The lines below starting at the line containing "left ankle: (192, 546, 20)" and ending at the line containing "right wrist: (911, 404, 4)" are to be repeated exactly, with both ends kept and nothing else added.

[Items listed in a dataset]
▽

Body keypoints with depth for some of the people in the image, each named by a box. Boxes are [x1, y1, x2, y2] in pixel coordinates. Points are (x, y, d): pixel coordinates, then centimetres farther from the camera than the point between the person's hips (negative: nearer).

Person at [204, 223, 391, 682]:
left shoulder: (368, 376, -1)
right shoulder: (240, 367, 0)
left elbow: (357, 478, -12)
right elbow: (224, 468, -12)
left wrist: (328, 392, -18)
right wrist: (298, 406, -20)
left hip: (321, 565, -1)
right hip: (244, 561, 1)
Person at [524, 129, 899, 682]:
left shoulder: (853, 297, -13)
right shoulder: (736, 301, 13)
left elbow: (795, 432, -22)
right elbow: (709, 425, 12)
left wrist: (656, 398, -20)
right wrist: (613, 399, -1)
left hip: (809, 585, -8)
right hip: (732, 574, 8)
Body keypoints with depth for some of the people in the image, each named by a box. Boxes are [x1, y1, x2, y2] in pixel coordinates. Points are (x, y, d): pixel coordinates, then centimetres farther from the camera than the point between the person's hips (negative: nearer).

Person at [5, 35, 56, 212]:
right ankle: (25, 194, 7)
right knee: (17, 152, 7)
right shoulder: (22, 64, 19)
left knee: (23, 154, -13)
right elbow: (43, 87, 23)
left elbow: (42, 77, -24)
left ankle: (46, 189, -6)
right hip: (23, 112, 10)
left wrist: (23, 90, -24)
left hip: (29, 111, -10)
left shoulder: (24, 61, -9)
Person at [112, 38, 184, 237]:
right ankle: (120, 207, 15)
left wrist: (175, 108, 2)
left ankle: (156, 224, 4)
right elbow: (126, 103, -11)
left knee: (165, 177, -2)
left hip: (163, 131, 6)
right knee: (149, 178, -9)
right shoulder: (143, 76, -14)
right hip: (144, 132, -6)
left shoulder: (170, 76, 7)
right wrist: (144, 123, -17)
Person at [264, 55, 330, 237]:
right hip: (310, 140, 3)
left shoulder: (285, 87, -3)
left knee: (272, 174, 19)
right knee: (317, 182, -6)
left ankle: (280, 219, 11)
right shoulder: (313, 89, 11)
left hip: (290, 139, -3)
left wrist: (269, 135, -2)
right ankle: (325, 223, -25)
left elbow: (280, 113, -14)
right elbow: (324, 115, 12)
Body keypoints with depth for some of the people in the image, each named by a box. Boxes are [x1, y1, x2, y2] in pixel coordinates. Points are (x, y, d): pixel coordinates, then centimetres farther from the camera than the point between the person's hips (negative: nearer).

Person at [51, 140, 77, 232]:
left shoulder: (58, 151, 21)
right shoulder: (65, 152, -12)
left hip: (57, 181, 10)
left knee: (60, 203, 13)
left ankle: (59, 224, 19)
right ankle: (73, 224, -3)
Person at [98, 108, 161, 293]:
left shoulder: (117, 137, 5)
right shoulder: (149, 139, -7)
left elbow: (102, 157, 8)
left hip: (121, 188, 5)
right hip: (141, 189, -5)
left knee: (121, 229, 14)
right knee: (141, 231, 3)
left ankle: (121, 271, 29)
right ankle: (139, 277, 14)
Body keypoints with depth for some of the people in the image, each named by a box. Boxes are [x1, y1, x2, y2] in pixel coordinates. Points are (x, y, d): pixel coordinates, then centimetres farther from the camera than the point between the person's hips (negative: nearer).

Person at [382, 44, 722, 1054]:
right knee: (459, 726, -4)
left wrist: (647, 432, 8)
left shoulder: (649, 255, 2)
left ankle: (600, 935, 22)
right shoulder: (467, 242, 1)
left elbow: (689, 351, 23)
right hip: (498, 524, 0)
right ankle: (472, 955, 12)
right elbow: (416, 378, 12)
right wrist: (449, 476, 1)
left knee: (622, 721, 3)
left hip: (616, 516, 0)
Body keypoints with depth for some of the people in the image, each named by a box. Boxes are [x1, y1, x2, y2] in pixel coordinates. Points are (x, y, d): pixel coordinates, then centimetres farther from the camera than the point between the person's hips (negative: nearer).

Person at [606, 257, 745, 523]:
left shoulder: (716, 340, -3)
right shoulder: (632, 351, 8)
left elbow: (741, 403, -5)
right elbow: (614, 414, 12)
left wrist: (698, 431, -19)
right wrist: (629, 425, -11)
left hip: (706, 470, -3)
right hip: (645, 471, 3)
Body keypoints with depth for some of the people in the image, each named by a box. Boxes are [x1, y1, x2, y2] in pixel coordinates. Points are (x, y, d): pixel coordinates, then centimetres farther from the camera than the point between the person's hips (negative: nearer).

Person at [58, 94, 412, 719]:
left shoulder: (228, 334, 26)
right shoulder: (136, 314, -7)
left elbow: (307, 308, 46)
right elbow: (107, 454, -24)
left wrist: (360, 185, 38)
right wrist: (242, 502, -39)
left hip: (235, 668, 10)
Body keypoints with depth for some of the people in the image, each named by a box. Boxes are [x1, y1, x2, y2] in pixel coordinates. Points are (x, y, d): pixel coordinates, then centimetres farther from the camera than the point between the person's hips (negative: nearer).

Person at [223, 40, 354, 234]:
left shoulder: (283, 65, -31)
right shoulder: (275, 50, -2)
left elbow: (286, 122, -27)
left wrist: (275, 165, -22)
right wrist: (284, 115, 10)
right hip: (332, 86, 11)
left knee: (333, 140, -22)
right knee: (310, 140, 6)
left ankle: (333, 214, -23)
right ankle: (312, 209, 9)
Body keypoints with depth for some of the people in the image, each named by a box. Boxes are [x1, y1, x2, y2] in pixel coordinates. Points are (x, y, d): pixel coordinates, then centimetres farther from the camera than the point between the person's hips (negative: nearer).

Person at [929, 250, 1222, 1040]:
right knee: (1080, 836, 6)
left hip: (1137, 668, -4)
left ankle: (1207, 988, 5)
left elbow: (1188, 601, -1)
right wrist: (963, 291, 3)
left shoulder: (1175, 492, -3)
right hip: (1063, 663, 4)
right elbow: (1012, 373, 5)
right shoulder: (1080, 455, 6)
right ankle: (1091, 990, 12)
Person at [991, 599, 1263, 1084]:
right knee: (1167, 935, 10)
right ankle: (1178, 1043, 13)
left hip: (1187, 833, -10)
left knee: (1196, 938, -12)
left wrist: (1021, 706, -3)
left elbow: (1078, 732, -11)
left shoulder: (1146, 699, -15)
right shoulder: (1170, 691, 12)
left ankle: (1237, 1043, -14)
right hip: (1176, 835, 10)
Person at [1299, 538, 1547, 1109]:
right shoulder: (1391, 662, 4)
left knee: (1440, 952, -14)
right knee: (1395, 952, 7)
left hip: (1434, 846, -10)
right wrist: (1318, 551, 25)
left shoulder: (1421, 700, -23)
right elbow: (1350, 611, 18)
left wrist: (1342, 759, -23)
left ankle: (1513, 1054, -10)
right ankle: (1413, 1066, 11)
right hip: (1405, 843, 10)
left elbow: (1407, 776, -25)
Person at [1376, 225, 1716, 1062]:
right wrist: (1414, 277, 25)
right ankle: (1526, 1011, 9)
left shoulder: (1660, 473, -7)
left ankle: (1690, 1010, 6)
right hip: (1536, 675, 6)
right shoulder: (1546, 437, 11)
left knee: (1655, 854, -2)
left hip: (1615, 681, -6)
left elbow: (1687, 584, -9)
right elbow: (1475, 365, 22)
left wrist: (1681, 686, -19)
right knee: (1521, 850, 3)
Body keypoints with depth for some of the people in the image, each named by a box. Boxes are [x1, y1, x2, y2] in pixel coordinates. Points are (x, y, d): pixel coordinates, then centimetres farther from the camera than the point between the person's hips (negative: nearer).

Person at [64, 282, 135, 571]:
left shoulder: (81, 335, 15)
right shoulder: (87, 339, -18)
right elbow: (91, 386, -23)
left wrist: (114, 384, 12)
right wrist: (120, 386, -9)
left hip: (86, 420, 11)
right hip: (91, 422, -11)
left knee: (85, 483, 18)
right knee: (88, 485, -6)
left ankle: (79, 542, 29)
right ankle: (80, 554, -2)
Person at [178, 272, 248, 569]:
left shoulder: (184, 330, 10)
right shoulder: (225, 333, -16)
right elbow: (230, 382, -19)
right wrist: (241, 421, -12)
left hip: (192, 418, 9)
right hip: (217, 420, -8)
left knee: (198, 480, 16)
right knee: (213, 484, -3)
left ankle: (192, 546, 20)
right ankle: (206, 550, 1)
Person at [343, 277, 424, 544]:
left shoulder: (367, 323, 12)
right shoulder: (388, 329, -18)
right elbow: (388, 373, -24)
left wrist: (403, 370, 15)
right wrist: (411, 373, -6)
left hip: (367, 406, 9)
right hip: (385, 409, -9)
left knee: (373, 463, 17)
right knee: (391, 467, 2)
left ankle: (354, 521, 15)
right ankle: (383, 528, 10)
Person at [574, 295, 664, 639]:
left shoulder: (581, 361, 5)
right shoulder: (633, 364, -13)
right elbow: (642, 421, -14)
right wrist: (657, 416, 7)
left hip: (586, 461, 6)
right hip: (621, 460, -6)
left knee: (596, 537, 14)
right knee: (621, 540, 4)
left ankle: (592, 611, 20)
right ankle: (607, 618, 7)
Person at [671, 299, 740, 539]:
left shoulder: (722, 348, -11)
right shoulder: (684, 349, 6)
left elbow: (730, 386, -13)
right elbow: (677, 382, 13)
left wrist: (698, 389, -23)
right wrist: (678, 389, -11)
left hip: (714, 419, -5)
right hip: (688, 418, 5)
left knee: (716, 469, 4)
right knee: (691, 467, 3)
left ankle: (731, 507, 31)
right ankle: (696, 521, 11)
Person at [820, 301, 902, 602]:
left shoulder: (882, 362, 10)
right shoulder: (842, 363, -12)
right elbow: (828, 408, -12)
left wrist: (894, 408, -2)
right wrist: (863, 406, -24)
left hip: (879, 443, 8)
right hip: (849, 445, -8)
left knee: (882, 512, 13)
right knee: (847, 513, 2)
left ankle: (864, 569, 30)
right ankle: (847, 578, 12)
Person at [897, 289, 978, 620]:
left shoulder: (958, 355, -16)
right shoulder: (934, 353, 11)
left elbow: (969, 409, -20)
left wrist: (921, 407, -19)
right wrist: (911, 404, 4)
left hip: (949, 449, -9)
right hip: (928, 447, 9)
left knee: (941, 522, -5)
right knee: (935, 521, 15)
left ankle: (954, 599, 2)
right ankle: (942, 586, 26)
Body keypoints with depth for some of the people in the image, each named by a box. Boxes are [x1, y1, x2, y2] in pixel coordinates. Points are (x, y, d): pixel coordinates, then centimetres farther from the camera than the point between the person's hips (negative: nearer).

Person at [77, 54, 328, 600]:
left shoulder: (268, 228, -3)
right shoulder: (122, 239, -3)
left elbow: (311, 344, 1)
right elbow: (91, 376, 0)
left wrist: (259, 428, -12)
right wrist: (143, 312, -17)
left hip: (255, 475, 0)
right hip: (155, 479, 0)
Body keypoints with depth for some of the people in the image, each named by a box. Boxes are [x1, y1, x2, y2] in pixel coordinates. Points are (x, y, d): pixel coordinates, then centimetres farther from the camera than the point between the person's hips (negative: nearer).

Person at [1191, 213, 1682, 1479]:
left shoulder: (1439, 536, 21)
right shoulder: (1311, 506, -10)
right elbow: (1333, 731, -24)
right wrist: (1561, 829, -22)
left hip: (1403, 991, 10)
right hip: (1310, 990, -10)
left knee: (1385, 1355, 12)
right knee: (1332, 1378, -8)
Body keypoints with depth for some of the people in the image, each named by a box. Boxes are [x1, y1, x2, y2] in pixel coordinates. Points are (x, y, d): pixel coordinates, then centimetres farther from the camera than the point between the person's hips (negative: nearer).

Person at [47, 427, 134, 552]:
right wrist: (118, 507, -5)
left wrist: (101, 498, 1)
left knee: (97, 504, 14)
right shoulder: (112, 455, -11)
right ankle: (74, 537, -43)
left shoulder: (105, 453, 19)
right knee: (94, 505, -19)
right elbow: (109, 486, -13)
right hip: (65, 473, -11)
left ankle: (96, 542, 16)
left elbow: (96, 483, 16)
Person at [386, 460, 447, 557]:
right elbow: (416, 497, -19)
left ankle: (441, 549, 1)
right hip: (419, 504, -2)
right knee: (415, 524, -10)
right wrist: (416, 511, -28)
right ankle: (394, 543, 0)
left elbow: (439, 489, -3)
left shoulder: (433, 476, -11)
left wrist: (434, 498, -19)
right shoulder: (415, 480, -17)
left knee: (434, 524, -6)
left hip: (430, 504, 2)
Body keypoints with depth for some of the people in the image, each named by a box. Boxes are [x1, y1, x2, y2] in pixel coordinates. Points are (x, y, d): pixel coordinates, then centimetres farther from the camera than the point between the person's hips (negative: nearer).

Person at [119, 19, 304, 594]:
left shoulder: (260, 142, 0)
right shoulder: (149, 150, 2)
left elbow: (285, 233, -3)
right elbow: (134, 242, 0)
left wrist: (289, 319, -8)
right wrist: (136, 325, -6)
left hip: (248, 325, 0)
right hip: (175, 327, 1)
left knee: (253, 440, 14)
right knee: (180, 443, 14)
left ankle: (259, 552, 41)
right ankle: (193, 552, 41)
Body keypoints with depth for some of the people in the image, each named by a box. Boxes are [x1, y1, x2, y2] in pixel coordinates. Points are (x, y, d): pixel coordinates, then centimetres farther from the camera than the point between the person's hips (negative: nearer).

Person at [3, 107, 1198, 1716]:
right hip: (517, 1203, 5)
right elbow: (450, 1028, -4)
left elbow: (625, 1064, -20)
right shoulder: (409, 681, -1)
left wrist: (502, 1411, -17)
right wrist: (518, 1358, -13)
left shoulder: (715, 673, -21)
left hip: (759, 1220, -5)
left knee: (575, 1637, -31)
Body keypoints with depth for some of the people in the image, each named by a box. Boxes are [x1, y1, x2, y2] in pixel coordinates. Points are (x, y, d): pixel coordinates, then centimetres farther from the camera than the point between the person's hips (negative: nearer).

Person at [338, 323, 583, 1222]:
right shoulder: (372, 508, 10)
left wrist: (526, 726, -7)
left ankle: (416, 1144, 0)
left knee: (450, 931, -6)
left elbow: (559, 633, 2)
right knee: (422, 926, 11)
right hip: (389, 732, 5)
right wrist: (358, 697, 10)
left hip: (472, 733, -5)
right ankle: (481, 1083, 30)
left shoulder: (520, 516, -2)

△

_Output:_
left ankle: (192, 546, 20)
right ankle: (206, 550, 1)
Person at [343, 277, 424, 544]:
left shoulder: (367, 323, 12)
right shoulder: (388, 329, -18)
right elbow: (388, 373, -24)
left wrist: (403, 370, 15)
right wrist: (411, 373, -6)
left hip: (367, 406, 9)
right hip: (385, 409, -9)
left knee: (373, 463, 17)
right knee: (391, 467, 2)
left ankle: (354, 521, 15)
right ankle: (383, 528, 10)
Person at [574, 295, 664, 639]:
left shoulder: (581, 361, 5)
right shoulder: (633, 364, -13)
right elbow: (642, 421, -14)
right wrist: (657, 416, 7)
left hip: (586, 461, 6)
right hip: (621, 460, -6)
left knee: (596, 537, 14)
right knee: (621, 540, 4)
left ankle: (592, 611, 20)
right ankle: (607, 618, 7)
Person at [671, 299, 740, 539]:
left shoulder: (722, 348, -11)
right shoulder: (684, 349, 6)
left elbow: (730, 386, -13)
right elbow: (677, 382, 13)
left wrist: (698, 389, -23)
right wrist: (678, 389, -11)
left hip: (714, 419, -5)
right hip: (688, 418, 5)
left knee: (716, 469, 4)
right knee: (691, 467, 3)
left ankle: (731, 507, 31)
right ankle: (696, 521, 11)
Person at [820, 301, 902, 602]:
left shoulder: (882, 362, 10)
right shoulder: (842, 363, -12)
right elbow: (828, 408, -12)
left wrist: (894, 408, -2)
right wrist: (863, 406, -24)
left hip: (879, 443, 8)
right hip: (849, 445, -8)
left knee: (882, 512, 13)
right knee: (847, 513, 2)
left ankle: (864, 569, 30)
right ankle: (847, 578, 12)
Person at [897, 289, 978, 620]:
left shoulder: (958, 355, -16)
right shoulder: (934, 353, 11)
left elbow: (969, 409, -20)
left wrist: (921, 407, -19)
right wrist: (911, 404, 4)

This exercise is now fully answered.